B. Jubilee 2000 Coalition claim that "if
Africa's export prices had kept pace with import prices since
1980, Africa could have repaid all its debt one and a half times
over". This point is too often forgotten in any discussion
on debt relief.
C. It is clear that responsibility for unsustainable
debt lies with creditors, debtors, the impact of unforeseen economic
circumstance and conflict. Creditors and debtors must now work
together to achieve a joint solution, with each recognising their
own role in the creation of the problem and their potential contribution
to its solution.
Export Credits
D. We recommend that there be an international
agreement to end the use of export credits for "unproductive
expenditure", such as unjustifiable expenditure on arms.

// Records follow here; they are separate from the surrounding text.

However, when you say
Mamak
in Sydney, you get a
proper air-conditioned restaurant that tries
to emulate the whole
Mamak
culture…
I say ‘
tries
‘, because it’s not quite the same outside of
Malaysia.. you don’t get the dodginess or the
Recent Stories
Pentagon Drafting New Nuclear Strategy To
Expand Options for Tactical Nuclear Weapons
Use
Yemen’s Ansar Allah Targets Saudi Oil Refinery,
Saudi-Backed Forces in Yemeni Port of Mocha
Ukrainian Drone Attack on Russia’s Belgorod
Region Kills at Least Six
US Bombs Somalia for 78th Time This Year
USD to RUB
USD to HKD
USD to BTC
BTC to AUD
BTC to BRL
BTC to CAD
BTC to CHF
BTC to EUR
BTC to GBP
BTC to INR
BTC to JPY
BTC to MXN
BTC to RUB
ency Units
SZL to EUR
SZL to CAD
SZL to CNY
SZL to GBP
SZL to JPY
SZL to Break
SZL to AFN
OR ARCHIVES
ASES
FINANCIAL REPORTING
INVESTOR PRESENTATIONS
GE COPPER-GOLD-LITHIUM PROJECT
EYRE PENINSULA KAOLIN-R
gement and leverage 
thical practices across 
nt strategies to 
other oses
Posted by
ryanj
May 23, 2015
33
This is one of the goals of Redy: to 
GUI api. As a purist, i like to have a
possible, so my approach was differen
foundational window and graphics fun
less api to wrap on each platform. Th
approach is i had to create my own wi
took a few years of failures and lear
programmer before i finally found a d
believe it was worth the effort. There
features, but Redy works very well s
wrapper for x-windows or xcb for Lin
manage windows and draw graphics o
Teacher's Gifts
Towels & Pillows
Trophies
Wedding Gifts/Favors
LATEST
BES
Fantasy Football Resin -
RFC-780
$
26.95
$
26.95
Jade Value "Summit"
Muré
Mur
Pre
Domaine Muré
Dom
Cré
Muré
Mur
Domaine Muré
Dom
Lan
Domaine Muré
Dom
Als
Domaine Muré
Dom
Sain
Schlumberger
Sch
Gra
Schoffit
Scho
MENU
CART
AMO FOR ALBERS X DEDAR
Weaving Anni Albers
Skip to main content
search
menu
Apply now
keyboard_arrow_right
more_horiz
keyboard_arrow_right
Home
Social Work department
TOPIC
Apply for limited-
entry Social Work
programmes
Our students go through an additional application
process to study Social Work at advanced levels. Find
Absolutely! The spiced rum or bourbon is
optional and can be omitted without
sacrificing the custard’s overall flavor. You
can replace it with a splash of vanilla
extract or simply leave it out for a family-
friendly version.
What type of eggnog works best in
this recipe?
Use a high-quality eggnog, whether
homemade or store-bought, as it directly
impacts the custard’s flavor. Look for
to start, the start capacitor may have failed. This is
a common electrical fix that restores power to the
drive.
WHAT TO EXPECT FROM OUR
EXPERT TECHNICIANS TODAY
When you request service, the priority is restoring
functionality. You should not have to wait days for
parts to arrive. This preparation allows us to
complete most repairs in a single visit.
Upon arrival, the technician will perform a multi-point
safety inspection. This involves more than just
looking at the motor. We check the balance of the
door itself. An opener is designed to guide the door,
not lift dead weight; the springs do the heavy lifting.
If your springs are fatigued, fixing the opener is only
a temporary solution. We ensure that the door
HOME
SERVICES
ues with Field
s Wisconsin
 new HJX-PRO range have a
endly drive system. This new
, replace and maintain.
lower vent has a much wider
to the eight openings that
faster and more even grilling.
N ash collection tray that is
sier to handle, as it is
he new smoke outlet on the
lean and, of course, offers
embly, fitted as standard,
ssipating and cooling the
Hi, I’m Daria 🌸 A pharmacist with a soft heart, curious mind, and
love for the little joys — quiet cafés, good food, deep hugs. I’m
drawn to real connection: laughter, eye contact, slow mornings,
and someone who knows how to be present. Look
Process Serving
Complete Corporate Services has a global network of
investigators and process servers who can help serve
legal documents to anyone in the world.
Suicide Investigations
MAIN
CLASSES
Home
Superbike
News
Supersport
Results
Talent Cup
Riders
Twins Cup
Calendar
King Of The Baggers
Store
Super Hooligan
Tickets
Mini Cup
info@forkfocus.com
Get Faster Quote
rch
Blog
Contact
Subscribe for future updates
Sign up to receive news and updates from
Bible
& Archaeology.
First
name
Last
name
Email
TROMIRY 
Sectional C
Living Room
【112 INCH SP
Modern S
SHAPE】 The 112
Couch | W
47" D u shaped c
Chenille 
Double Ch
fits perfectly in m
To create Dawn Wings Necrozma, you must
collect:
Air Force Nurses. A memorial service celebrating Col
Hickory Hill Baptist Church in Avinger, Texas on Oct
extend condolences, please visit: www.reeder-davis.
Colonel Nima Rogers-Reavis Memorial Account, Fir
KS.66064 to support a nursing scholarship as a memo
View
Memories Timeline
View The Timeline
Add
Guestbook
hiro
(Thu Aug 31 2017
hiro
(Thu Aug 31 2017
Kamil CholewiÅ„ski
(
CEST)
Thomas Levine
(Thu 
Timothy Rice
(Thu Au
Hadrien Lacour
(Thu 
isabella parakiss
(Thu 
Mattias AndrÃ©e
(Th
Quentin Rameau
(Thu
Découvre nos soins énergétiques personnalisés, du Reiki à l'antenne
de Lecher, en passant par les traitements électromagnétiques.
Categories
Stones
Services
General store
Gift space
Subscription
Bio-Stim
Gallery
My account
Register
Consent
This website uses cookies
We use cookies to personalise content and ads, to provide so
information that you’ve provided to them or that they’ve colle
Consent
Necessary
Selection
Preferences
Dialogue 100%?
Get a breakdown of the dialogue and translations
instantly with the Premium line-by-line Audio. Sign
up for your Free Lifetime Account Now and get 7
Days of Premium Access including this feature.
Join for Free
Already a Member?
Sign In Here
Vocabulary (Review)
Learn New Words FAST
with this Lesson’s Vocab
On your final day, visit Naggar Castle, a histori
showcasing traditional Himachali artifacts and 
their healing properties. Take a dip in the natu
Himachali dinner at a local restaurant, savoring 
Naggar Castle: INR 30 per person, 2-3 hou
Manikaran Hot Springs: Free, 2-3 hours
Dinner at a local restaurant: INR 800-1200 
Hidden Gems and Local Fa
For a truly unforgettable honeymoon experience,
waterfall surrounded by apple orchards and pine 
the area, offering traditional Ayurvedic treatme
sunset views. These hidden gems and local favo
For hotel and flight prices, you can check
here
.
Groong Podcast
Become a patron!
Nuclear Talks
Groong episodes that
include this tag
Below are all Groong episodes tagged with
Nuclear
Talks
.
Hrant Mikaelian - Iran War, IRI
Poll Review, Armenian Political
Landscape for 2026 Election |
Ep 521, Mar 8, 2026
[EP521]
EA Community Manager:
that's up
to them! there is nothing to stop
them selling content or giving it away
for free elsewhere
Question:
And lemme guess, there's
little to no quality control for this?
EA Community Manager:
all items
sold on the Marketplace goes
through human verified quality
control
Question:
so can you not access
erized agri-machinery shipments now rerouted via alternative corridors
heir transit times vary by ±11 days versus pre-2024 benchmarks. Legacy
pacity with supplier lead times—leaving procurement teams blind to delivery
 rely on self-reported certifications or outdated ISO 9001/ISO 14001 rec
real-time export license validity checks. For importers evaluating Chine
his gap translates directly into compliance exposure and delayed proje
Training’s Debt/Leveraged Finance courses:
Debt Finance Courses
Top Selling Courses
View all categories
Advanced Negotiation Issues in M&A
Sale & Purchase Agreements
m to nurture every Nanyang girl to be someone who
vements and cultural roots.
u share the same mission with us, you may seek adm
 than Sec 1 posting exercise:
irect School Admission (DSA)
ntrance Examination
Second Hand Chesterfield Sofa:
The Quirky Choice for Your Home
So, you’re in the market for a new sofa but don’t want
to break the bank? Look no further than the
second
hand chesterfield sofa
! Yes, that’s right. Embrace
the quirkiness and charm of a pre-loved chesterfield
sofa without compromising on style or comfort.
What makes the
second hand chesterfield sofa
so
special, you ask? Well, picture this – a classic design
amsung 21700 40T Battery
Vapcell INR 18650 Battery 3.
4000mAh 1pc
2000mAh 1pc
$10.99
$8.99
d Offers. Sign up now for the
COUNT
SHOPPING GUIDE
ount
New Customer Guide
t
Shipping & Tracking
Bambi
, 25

The Heavily Indebted Poor Countries (HIPC) Initiative
E. We welcome the Heavily Indebted Poor
Countries Initiative to reduce the burden of unsustainable multilateral
debt. It remains, however, slow and inadequate. In particular
we recommend that -
(i) the cut-off date for debt relief be moved
from the time of the approach of the debtor country to the Paris
Club, to the time of agreement on exit ratios and the timing of
relief.
(ii) calculations of sustainability should include
liabilities other than external debt, in particular domestic debt
(iii) the requirement of a six-year track record
before the receipt of relief is too long and should be reduced
to three years at most
(iv) any conditionality on the provision of debt
relief requires the inclusion of targets in the health and education
sectors
Transparency
F. The secrecy surrounding the Heavily Indebted
Poor Countries Initiative negotiation process has led to many
of its weaknesses. We recommend -
(i) the publication of calculations of debt sustainability
(ii) the publication of the IMF Policy Framework
Papers and related annual programmes, and of World Bank Country
Assistance Strategies, so that structural adjustment programmes
can be properly evaluated
(iii) a stronger debtor voice at the negotiating
table and assistance to debtor countries to enable them to become
fully involved in the negotiating process
Rwanda
G. The international community failed to act
when the genocide took place in Rwanda in 1994. It now has a responsibility
to do everything possible to prevent such events recurring. Debt
relief can make a significant contribution. In particular, we
recommend that -
(i) multilateral debt relief for Rwanda be implemented
as rapidly as possible
(ii) the Government urge all bilateral creditors,
in particular France, to cancel debt incurred by the previous
regime
(iii) reforms already undertaken in Rwanda since
1994 be taken into account in decisions concerning the time frame
of debt relief
(iv) the Government contribute to the US $60
million needed to service Rwanda's debts during the first stage
of the Heavily Indebted Poor Countries Initiative negotiation
process
Bilateral Debt
H. Recent difficulties in sharing the burden
of debt between multilateral and bilateral creditors are unacceptable
and delay desperately needed relief. We recommend the revision
of Paris Club rules to allow bilateral debt to be reduced to a
level sustainable for debtor countries on a case by case basis,
rather than to a fixed percentage of debt stock.